Preserving order with pandas.crosstab-CodePudding

I have the following csv data:

question,answer
m2020_s,3
m2020_s,3
m2020_s,3
m2020_s,3
m2020_s,3
m2020_s,3
a2020_k,1
a2020_k,2
a2020_k,1
a2020_k,4
a2020_k,1
a2020_k,1
d2015_a,5
d2015_a,4
d2015_a,4
d2015_a,4
d2015_a,4
d2015_a,4

I'm using pd.crosstab to count the number of times each answer was given but the function is messing with the order of my data. Here is my code:

import pandas as pd

df = pd.read_csv('example.csv')

output_array = pd.crosstab(df['question'], df['answer']).to_numpy()

print(output_array)

Expected result:

[[0 0 6 0 0]
 [4 1 0 1 0]
 [0 0 0 5 1]]

Actual result:

[[4 1 0 1 0]
 [0 0 0 5 1]
 [0 0 6 0 0]]

Why is this happening? And how can I preserve the data's order?

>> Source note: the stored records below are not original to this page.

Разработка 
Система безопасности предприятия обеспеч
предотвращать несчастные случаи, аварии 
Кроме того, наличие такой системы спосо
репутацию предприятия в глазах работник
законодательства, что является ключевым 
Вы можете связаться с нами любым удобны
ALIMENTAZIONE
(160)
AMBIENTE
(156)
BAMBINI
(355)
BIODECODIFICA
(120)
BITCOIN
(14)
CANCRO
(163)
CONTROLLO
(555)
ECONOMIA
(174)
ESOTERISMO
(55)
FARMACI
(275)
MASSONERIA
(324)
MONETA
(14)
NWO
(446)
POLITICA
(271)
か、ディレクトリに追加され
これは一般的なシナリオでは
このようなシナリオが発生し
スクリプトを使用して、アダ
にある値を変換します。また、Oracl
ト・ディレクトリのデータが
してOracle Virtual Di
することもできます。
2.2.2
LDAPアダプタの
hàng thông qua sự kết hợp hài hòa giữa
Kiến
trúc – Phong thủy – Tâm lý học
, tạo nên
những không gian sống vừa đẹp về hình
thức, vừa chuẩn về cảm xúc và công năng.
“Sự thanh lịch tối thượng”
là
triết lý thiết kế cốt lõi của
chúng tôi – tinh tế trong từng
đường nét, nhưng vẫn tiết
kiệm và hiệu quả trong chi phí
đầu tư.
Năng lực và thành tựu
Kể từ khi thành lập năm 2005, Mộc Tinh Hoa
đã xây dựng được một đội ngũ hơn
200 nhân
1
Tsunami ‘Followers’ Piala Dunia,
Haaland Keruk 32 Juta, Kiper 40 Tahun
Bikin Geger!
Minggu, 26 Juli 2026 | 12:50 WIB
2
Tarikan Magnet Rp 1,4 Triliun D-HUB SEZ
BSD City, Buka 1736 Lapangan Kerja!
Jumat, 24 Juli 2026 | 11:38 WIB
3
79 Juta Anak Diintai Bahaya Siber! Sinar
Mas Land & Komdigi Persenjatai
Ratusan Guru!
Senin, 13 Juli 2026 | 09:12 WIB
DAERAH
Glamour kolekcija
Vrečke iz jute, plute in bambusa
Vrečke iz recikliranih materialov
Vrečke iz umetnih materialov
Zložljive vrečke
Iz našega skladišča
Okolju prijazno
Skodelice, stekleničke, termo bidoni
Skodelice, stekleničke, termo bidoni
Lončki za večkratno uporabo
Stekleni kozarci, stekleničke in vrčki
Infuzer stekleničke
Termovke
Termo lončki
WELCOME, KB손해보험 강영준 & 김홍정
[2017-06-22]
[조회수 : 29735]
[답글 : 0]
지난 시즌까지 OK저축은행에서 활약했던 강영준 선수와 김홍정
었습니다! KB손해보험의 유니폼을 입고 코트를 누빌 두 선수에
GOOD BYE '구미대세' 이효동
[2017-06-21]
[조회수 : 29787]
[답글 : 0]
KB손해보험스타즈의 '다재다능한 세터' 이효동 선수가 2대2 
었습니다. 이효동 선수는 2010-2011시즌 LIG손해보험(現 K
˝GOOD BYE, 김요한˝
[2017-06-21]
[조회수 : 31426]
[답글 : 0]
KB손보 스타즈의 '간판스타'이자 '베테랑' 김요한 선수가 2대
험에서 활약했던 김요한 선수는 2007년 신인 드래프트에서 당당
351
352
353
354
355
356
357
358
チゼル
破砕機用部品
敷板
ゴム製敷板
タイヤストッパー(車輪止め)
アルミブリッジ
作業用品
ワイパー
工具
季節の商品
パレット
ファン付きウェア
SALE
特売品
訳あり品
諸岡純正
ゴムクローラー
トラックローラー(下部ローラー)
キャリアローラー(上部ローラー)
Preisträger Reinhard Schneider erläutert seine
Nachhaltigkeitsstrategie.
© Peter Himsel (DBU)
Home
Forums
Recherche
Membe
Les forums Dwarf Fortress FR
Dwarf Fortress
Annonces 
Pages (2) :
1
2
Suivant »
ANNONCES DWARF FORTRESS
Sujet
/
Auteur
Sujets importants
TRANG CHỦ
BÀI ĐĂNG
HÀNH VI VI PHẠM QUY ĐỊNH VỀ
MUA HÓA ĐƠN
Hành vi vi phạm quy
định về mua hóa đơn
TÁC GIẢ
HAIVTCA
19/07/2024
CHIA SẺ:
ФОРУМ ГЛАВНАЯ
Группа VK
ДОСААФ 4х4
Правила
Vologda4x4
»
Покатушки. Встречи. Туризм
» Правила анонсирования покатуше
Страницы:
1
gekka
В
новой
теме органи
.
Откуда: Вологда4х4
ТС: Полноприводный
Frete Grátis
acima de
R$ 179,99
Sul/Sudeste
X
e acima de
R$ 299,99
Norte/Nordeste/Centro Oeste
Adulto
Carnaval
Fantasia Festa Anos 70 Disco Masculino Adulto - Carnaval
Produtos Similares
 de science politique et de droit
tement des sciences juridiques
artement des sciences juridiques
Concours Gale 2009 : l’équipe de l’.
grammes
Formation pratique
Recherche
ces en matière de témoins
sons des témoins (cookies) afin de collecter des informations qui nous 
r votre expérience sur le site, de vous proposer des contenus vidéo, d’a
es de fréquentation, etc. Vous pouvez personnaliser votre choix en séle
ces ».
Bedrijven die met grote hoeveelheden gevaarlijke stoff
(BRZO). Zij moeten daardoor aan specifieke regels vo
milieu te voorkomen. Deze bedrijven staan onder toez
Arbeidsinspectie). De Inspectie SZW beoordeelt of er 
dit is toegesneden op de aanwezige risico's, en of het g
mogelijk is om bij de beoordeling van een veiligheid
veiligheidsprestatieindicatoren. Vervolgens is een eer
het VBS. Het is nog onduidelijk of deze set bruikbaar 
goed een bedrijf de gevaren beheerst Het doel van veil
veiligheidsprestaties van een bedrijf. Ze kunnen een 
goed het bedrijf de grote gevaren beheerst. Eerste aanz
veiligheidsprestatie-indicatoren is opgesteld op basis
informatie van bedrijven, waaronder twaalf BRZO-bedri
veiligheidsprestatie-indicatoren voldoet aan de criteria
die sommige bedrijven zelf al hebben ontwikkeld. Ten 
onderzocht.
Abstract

CodePudding user response：

Could you try this,

pd.crosstab(df['question'], df['answer']).reindex(df['question'].unique()).to_numpy()

O/P:

array([[0, 0, 6, 0, 0],
       [4, 1, 0, 1, 0],
       [0, 0, 0, 5, 1]], dtype=int64)

Explanation: Reorder index based on unique elements in your dataset based on first occurance.